Sentence 1 (signal): The strongest signal from the call was [specific
moment - the PR they opened, the receipt they pulled, the disagreement
they read out loud, OR the hand-wave they gave when asked for one].

Sentence 2 (gap): The gap that gave me pause was [specific moment - the
question they could not answer, the artifact they could not produce,
the dollar number they did not know].

Sentence 3 (decision): I am [booking a reference call / sitting on this
overnight / sending a polite no] because [the signal/gap above clearly
puts them in the [hire / maybe / no-hire] band].

Three sentences. No more. The decision is in your gut by minute 28 of the call; the writing is just to lock it in before Friday’s calendar fills with other meetings.

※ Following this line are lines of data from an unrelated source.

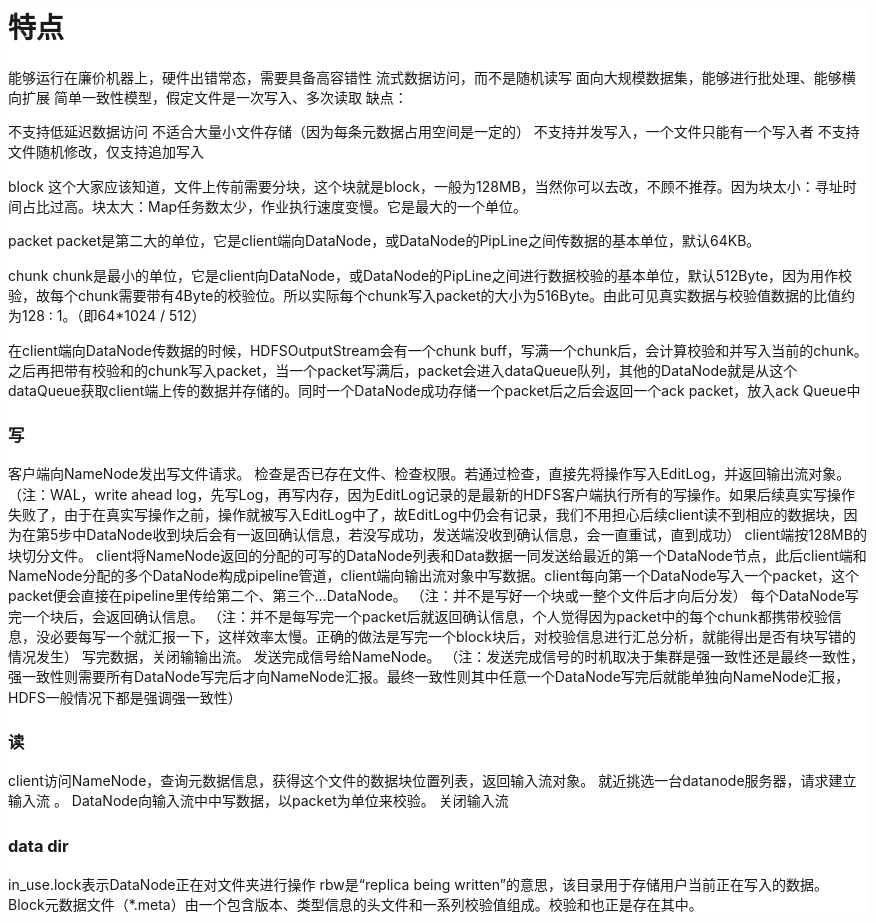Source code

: # 特点
能够运行在廉价机器上，硬件出错常态，需要具备高容错性
流式数据访问，而不是随机读写
面向大规模数据集，能够进行批处理、能够横向扩展
简单一致性模型，假定文件是一次写入、多次读取
缺点：

不支持低延迟数据访问
不适合大量小文件存储（因为每条元数据占用空间是一定的）
不支持并发写入，一个文件只能有一个写入者
不支持文件随机修改，仅支持追加写入

block 
这个大家应该知道，文件上传前需要分块，这个块就是block，一般为128MB，当然你可以去改，不顾不推荐。因为块太小：寻址时间占比过高。块太大：Map任务数太少，作业执行速度变慢。它是最大的一个单位。

packet 
packet是第二大的单位，它是client端向DataNode，或DataNode的PipLine之间传数据的基本单位，默认64KB。

chunk 
chunk是最小的单位，它是client向DataNode，或DataNode的PipLine之间进行数据校验的基本单位，默认512Byte，因为用作校验，故每个chunk需要带有4Byte的校验位。所以实际每个chunk写入packet的大小为516Byte。由此可见真实数据与校验值数据的比值约为128 : 1。（即64*1024 / 512）

在client端向DataNode传数据的时候，HDFSOutputStream会有一个chunk buff，写满一个chunk后，会计算校验和并写入当前的chunk。之后再把带有校验和的chunk写入packet，当一个packet写满后，packet会进入dataQueue队列，其他的DataNode就是从这个dataQueue获取client端上传的数据并存储的。同时一个DataNode成功存储一个packet后之后会返回一个ack packet，放入ack Queue中

### 写
客户端向NameNode发出写文件请求。
检查是否已存在文件、检查权限。若通过检查，直接先将操作写入EditLog，并返回输出流对象。 
（注：WAL，write ahead log，先写Log，再写内存，因为EditLog记录的是最新的HDFS客户端执行所有的写操作。如果后续真实写操作失败了，由于在真实写操作之前，操作就被写入EditLog中了，故EditLog中仍会有记录，我们不用担心后续client读不到相应的数据块，因为在第5步中DataNode收到块后会有一返回确认信息，若没写成功，发送端没收到确认信息，会一直重试，直到成功）
client端按128MB的块切分文件。
client将NameNode返回的分配的可写的DataNode列表和Data数据一同发送给最近的第一个DataNode节点，此后client端和NameNode分配的多个DataNode构成pipeline管道，client端向输出流对象中写数据。client每向第一个DataNode写入一个packet，这个packet便会直接在pipeline里传给第二个、第三个…DataNode。 
（注：并不是写好一个块或一整个文件后才向后分发）
每个DataNode写完一个块后，会返回确认信息。 
（注：并不是每写完一个packet后就返回确认信息，个人觉得因为packet中的每个chunk都携带校验信息，没必要每写一个就汇报一下，这样效率太慢。正确的做法是写完一个block块后，对校验信息进行汇总分析，就能得出是否有块写错的情况发生）
写完数据，关闭输输出流。
发送完成信号给NameNode。 
（注：发送完成信号的时机取决于集群是强一致性还是最终一致性，强一致性则需要所有DataNode写完后才向NameNode汇报。最终一致性则其中任意一个DataNode写完后就能单独向NameNode汇报，HDFS一般情况下都是强调强一致性）

### 读

client访问NameNode，查询元数据信息，获得这个文件的数据块位置列表，返回输入流对象。
就近挑选一台datanode服务器，请求建立输入流 。
DataNode向输入流中中写数据，以packet为单位来校验。
关闭输入流
### data dir
in_use.lock表示DataNode正在对文件夹进行操作 
rbw是“replica being written”的意思，该目录用于存储用户当前正在写入的数据。 
Block元数据文件（*.meta）由一个包含版本、类型信息的头文件和一系列校验值组成。校验和也正是存在其中。
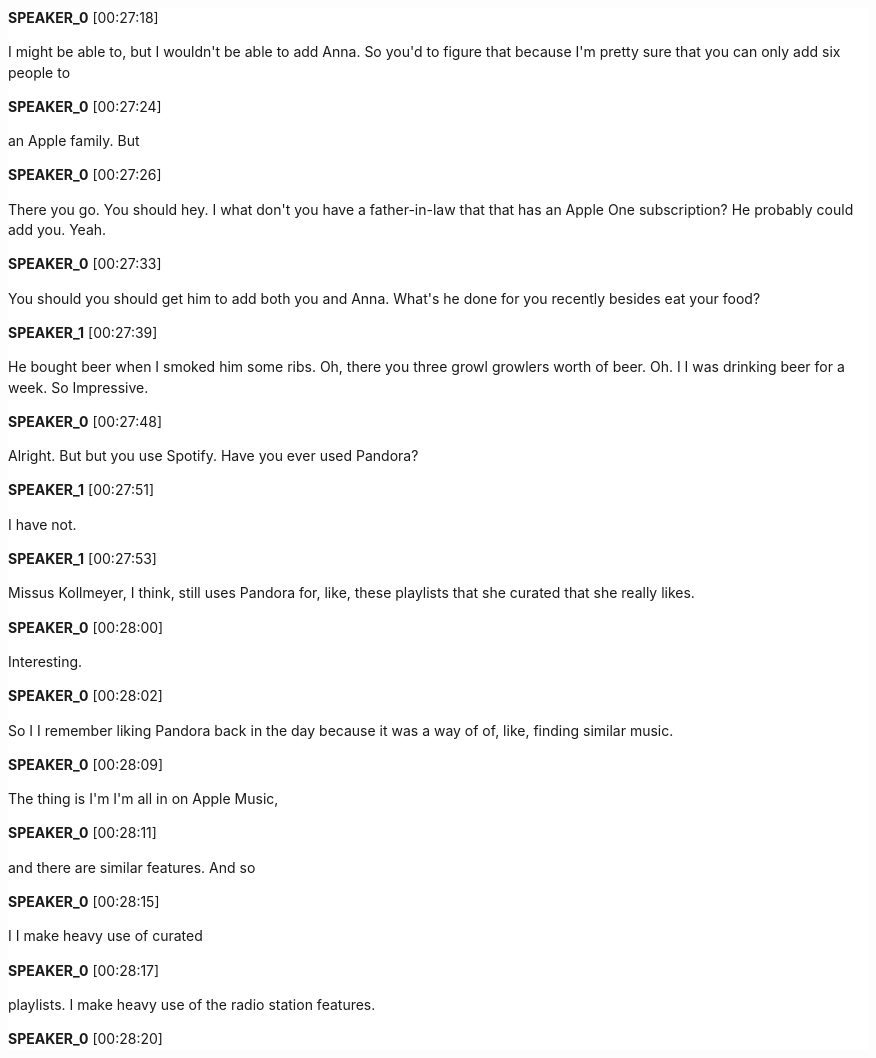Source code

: **SPEAKER_0** [00:27:18]

I might be able to, but I wouldn't be able to add Anna. So you'd to figure that because I'm pretty sure that you can only add six people to

**SPEAKER_0** [00:27:24]

an Apple family. But

**SPEAKER_0** [00:27:26]

There you go. You should hey. I what don't you have a father-in-law that that has an Apple One subscription? He probably could add you. Yeah.

**SPEAKER_0** [00:27:33]

You should you should get him to add both you and Anna. What's he done for you recently besides eat your food?

**SPEAKER_1** [00:27:39]

He bought beer when I smoked him some ribs. Oh, there you three growl growlers worth of beer. Oh. I I was drinking beer for a week. So Impressive.

**SPEAKER_0** [00:27:48]

Alright. But but you use Spotify. Have you ever used Pandora?

**SPEAKER_1** [00:27:51]

I have not.

**SPEAKER_1** [00:27:53]

Missus Kollmeyer, I think, still uses Pandora for, like, these playlists that she curated that she really likes.

**SPEAKER_0** [00:28:00]

Interesting.

**SPEAKER_0** [00:28:02]

So I I remember liking Pandora back in the day because it was a way of of, like, finding similar music.

**SPEAKER_0** [00:28:09]

The thing is I'm I'm all in on Apple Music,

**SPEAKER_0** [00:28:11]

and there are similar features. And so

**SPEAKER_0** [00:28:15]

I I make heavy use of curated

**SPEAKER_0** [00:28:17]

playlists. I make heavy use of the radio station features.

**SPEAKER_0** [00:28:20]
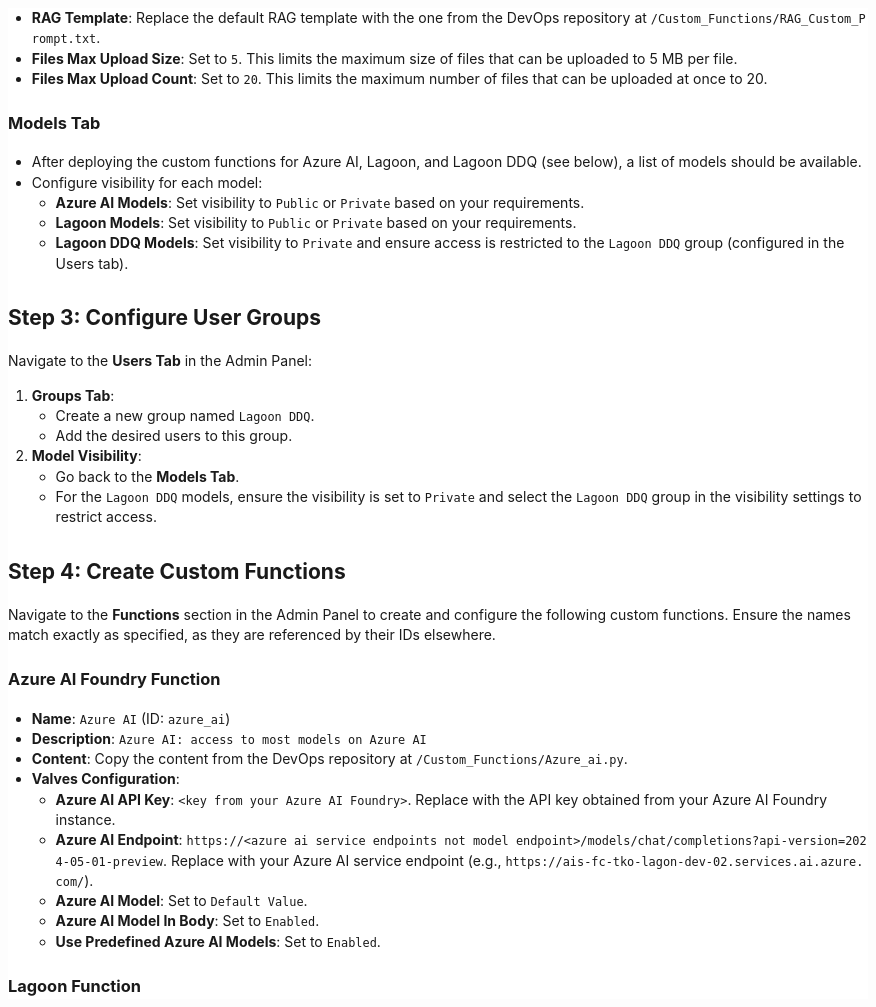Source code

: - **RAG Template**: Replace the default RAG template with the one from the DevOps repository at `/Custom_Functions/RAG_Custom_Prompt.txt`.
- **Files Max Upload Size**: Set to `5`. This limits the maximum size of files that can be uploaded to 5 MB per file.
- **Files Max Upload Count**: Set to `20`. This limits the maximum number of files that can be uploaded at once to 20.

### Models Tab

- After deploying the custom functions for Azure AI, Lagoon, and Lagoon DDQ (see below), a list of models should be available.
- Configure visibility for each model:
  - **Azure AI Models**: Set visibility to `Public` or `Private` based on your requirements.
  - **Lagoon Models**: Set visibility to `Public` or `Private` based on your requirements.
  - **Lagoon DDQ Models**: Set visibility to `Private` and ensure access is restricted to the `Lagoon DDQ` group (configured in the Users tab).

## Step 3: Configure User Groups

Navigate to the **Users Tab** in the Admin Panel:

1. **Groups Tab**:
   - Create a new group named `Lagoon DDQ`.
   - Add the desired users to this group.
2. **Model Visibility**:
   - Go back to the **Models Tab**.
   - For the `Lagoon DDQ` models, ensure the visibility is set to `Private` and select the `Lagoon DDQ` group in the visibility settings to restrict access.

## Step 4: Create Custom Functions

Navigate to the **Functions** section in the Admin Panel to create and configure the following custom functions. Ensure the names match exactly as specified, as they are referenced by their IDs elsewhere.

### Azure AI Foundry Function

- **Name**: `Azure AI` (ID: `azure_ai`)
- **Description**: `Azure AI: access to most models on Azure AI`
- **Content**: Copy the content from the DevOps repository at `/Custom_Functions/Azure_ai.py`.
- **Valves Configuration**:
  - **Azure AI API Key**: `<key from your Azure AI Foundry>`. Replace with the API key obtained from your Azure AI Foundry instance.
  - **Azure AI Endpoint**: `https://<azure ai service endpoints not model endpoint>/models/chat/completions?api-version=2024-05-01-preview`. Replace with your Azure AI service endpoint (e.g., `https://ais-fc-tko-lagon-dev-02.services.ai.azure.com/`).
  - **Azure AI Model**: Set to `Default Value`.
  - **Azure AI Model In Body**: Set to `Enabled`.
  - **Use Predefined Azure AI Models**: Set to `Enabled`.

### Lagoon Function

If you booked a reference call, the next step is the SOW reading guide. The interview is the people screen. The SOW is the money screen. Both clear before you sign.

What to do after

  • Above 7: book the 30-minute reference call with two of the candidate’s prior clients or managers. Ask three questions: what AI-related incidents did they own, what was the OpenAI line on their monthly invoice, did they ever ship a PR with Assisted-by: in the commit log on request.
  • 5 to 7: schedule one 45-minute follow-up technical session, working through one of your real product flows on screenshare. If they cannot attend within seven days, that tells you their actual availability. Drop or proceed.
  • Below 5: send the polite-no the same evening. One paragraph:

📧 Copy-pasteable polite-no email:

Subject: [Date] interview - follow-up

Hi [first name],

Thank you for the time today. We are pausing the search to refine our requirements. We will keep your details on file.

Best, [Your name]

Do not negotiate.

The 30-minute interview is cheaper than the wrong hire it prevents. A bad three-month hire on a $90/hour LATAM contract costs $43K plus the onboarding hours and the rollback. The seven questions cost 30 minutes.